STUDY MATERIAL Block Start
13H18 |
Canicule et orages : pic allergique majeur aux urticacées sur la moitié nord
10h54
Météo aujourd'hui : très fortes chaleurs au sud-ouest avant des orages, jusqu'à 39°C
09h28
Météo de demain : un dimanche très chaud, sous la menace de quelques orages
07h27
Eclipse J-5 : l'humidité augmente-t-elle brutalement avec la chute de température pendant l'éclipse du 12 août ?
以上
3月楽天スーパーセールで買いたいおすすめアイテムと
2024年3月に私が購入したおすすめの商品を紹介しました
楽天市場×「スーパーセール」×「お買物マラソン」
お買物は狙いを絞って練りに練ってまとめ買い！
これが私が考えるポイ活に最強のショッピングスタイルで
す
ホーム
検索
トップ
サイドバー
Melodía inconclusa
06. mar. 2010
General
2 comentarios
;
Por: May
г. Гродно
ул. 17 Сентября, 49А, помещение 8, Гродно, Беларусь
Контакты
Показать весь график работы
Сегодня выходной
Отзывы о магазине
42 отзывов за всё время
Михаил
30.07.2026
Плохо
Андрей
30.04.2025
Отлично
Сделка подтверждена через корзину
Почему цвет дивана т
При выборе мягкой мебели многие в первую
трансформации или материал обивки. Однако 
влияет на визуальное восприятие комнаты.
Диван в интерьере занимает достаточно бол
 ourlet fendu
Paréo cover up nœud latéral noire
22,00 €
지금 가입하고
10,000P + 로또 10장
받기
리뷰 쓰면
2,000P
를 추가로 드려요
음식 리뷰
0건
STUDY MATERIAL Block End
STUDY MATERIAL Block Start
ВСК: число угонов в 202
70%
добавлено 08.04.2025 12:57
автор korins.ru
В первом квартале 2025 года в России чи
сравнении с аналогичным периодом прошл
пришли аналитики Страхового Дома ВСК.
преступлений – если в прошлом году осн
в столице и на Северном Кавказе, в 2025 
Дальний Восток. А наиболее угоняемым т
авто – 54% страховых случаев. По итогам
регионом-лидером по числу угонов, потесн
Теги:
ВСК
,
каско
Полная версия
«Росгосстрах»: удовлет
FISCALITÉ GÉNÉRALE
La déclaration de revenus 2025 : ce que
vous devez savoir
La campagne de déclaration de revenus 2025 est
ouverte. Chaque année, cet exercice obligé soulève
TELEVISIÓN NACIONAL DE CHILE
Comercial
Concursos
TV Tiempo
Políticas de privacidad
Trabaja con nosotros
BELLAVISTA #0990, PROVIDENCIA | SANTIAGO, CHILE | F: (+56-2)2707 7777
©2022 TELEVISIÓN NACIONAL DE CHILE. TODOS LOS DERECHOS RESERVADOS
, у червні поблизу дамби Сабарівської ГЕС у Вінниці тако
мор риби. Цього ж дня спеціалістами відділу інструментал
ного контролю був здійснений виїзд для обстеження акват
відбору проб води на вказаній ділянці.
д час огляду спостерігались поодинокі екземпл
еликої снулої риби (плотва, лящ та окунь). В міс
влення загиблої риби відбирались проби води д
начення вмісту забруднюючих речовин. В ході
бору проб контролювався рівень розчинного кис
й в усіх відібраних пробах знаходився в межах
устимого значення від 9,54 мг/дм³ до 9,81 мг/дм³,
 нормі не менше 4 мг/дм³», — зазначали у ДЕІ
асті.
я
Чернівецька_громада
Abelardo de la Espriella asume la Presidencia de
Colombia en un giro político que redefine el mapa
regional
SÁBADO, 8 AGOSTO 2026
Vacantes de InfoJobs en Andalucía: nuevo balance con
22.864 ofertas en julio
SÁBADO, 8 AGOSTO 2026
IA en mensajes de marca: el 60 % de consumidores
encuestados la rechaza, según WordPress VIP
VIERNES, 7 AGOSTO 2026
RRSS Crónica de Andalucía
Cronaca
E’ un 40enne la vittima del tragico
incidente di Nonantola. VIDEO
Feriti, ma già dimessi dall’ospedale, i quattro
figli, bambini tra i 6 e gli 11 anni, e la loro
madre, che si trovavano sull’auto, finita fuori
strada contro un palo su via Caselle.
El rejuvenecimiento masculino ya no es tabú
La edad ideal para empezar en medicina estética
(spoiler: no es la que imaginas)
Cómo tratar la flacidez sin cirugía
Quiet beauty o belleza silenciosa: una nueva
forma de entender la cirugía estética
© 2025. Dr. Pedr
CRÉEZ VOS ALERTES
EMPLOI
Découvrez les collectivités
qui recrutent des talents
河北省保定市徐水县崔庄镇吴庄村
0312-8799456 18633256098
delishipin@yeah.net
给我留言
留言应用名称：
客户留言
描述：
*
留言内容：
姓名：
STUDY MATERIAL Block End
STUDY MATERIAL Block Start
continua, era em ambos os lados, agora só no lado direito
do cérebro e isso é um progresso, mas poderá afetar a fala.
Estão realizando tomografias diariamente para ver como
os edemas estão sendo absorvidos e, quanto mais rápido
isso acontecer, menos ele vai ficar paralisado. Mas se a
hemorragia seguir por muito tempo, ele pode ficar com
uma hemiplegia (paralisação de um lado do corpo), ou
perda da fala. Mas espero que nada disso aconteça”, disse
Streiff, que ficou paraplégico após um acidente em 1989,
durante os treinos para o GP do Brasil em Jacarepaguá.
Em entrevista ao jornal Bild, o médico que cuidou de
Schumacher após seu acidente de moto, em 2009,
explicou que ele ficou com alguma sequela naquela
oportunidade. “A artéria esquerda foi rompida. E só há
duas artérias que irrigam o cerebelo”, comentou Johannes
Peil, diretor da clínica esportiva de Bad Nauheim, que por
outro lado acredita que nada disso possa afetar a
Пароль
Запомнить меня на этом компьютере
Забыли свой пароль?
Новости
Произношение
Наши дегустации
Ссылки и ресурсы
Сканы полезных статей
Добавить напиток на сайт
STUDY MATERIAL Block End
### [YOUR INSTRUCTIONS]
Render the lines from the one containing "ВСК: число угонов в 202" up to and including the one containing "авто – 54% страховых случаев. По итогам" as a Markdown table with the columns Row and Line text. Leave out any blank lines.

### [RESPONSE]
| Row | Line text |
|---|---|
| 1 | ВСК: число угонов в 202 |
| 2 | 70% |
| 3 | добавлено 08.04.2025 12:57 |
| 4 | автор korins.ru |
| 5 | В первом квартале 2025 года в России чи |
| 6 | сравнении с аналогичным периодом прошл |
| 7 | пришли аналитики Страхового Дома ВСК. |
| 8 | преступлений – если в прошлом году осн |
| 9 | в столице и на Северном Кавказе, в 2025  |
| 10 | Дальний Восток. А наиболее угоняемым т |
| 11 | авто – 54% страховых случаев. По итогам |